Extract:
13

I have a (N,3) array of numpy values:

>>> vals = numpy.array([[1,2,3],[4,5,6],[7,8,7],[0,4,5],[2,2,1],[0,0,0],[5,4,3]])
>>> vals
array([[1, 2, 3],
       [4, 5, 6],
       [7, 8, 7],
       [0, 4, 5],
       [2, 2, 1],
       [0, 0, 0],
       [5, 4, 3]])

I'd like to remove rows from the array that have a duplicate value. For example, the result for the above array should be:

>>> duplicates_removed
array([[1, 2, 3],
       [4, 5, 6],
       [0, 4, 5],
       [5, 4, 3]])

I'm not sure how to do this efficiently with numpy without looping (the array could be quite large). Anyone know how I could do this?

Divakar
  • 218,885
  • 19
  • 262
  • 358
jterrace
  • 64,866
  • 22
  • 157
  • 202
  • By "without looping" what do you mean? You've got to check every item in the array, so it's O(m*n) no matter what tricks you use to hide the loop. – agf Sep 15 '11 at 23:14
  • 1
    I think he means looping in Numpy rather than looping in Python. O(m*n) inside a compiled Numpy function is much faster than O(m*n) in a Python `for` loop. When the options are compiled code and interpreted code, constants matter. – Jim Pivarski Jun 18 '14 at 16:17
  • [`From your comments`](https://stackoverflow.com/questions/7438438/removing-duplicates-in-each-row-of-a-numpy-array/45136720#comment8994361_7438505), since, you were looking to generalize this to handle generic no. of columns, you might find [`this solution`](https://stackoverflow.com/a/45136720/) to this question worth a read. – Divakar Jul 17 '17 at 05:47

5 Answers5

11

This is an option:

import numpy
vals = numpy.array([[1,2,3],[4,5,6],[7,8,7],[0,4,5],[2,2,1],[0,0,0],[5,4,3]])
a = (vals[:,0] == vals[:,1]) | (vals[:,1] == vals[:,2]) | (vals[:,0] == vals[:,2])
vals = numpy.delete(vals, numpy.where(a), axis=0)

Exercise set:
[1] For each statement below, answer yes or no on whether it agrees with the numpy thread, and quote the words from the numpy thread that decide it. (a) The array in the numpy thread has three columns. (b) The asker wants to keep the rows that contain a repeated value. (c) One comment says a compiled Numpy function is slower than a Python loop.
[2] Resume the numpy thread on removing rows with duplicate values, starting after its last line.

Stored data entries:
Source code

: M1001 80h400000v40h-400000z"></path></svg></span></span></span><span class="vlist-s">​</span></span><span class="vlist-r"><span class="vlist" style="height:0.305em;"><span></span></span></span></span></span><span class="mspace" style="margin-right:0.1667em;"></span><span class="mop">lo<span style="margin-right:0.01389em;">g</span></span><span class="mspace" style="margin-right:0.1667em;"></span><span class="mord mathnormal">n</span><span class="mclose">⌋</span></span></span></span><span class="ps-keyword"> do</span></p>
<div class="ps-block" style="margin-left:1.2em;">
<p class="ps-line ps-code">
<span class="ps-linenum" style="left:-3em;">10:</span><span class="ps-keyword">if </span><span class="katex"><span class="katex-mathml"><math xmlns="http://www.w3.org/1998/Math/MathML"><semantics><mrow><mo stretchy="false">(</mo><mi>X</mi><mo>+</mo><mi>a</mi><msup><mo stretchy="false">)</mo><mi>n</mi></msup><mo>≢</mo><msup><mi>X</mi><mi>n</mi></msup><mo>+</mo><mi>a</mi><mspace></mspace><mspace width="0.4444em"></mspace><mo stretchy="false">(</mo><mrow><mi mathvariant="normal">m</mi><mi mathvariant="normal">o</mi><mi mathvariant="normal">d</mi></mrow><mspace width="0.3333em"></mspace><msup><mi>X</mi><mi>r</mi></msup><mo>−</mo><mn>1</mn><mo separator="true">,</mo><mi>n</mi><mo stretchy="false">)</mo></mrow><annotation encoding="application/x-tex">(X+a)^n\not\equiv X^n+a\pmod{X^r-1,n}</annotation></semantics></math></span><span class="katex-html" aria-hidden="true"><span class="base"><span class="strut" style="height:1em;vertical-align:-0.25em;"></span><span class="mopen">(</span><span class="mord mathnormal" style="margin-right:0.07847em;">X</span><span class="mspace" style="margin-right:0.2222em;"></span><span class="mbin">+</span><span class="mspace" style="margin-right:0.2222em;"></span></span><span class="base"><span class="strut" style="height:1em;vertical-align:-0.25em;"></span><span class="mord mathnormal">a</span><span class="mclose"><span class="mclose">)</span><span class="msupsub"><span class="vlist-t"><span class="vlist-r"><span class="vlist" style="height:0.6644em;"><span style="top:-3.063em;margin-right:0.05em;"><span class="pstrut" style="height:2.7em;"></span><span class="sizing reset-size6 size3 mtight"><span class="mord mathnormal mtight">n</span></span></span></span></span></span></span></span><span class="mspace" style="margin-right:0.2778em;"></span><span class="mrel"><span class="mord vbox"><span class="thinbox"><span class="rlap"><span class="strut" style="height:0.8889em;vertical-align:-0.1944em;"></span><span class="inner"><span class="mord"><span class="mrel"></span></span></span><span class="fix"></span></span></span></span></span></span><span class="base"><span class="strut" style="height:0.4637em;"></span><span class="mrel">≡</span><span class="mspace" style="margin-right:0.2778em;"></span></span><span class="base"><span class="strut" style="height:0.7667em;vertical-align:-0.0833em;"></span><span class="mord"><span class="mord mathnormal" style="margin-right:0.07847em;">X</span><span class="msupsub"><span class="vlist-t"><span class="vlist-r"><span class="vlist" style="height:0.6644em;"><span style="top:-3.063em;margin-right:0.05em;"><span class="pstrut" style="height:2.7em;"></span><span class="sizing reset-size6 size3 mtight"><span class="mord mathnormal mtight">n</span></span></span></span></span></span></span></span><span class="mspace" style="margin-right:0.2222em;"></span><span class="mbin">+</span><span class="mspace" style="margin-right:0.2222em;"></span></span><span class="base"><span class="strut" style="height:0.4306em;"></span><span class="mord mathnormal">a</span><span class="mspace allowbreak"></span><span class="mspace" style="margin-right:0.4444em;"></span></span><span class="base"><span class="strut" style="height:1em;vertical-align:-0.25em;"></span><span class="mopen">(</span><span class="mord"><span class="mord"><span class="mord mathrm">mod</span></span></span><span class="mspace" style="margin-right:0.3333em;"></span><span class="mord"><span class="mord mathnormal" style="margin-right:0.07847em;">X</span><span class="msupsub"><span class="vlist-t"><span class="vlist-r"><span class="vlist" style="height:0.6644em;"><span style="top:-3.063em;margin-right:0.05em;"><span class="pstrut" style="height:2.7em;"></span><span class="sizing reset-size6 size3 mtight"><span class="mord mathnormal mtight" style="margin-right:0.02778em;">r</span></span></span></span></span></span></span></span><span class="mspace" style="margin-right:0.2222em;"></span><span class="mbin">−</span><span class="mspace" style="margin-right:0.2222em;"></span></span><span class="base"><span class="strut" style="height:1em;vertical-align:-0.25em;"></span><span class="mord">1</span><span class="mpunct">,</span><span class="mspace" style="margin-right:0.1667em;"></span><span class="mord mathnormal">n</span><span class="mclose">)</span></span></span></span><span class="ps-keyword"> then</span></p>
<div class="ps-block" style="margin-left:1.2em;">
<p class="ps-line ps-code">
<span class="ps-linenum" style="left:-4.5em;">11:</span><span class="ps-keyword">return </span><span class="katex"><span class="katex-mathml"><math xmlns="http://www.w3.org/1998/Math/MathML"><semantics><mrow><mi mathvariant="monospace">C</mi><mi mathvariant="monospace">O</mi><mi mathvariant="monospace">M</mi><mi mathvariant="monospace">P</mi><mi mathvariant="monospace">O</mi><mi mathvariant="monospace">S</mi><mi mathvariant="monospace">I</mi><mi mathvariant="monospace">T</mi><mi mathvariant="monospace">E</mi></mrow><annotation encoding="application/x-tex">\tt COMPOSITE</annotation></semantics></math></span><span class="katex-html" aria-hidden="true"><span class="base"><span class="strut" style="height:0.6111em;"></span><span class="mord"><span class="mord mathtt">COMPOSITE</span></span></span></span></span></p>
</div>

Results by task:
[1]
(a) Yes: "I have a (N,3) array of numpy values"
(b) No: "I'd like to remove rows from the array that have a duplicate value."
(c) No: "O(m*n) inside a compiled Numpy function is much faster than O(m*n) in a Python `for` loop."

[2]
Benjamin
  • 11,560
  • 13
  • 70
  • 119
  • I was trying to work this out, good job. But don't you need | not ^ ? – Ned Batchelder Sep 15 '11 at 23:23
  • 1
    This is much faster than the list comprehension methods, so I'll probably accept. Wondering if there is any way to generalize to NxM though? – jterrace Sep 15 '11 at 23:27
  • @Ned Batchelder: yes, although it doesn't change anything in this case. – Benjamin Sep 15 '11 at 23:32
  • 1
    @jterrace You could generalize by generating the combinations of 0-m, using them in a generator expression to make the comparisons, then reducing by `|` to get `a`. – agf Sep 16 '11 at 06:08
3

Here's an approach to handle generic number of columns and still be a vectorized method -

def rows_uniq_elems(a):
    a_sorted = np.sort(a,axis=-1)
    return a[(a_sorted[...,1:] != a_sorted[...,:-1]).all(-1)]

Steps :

  • Sort along each row.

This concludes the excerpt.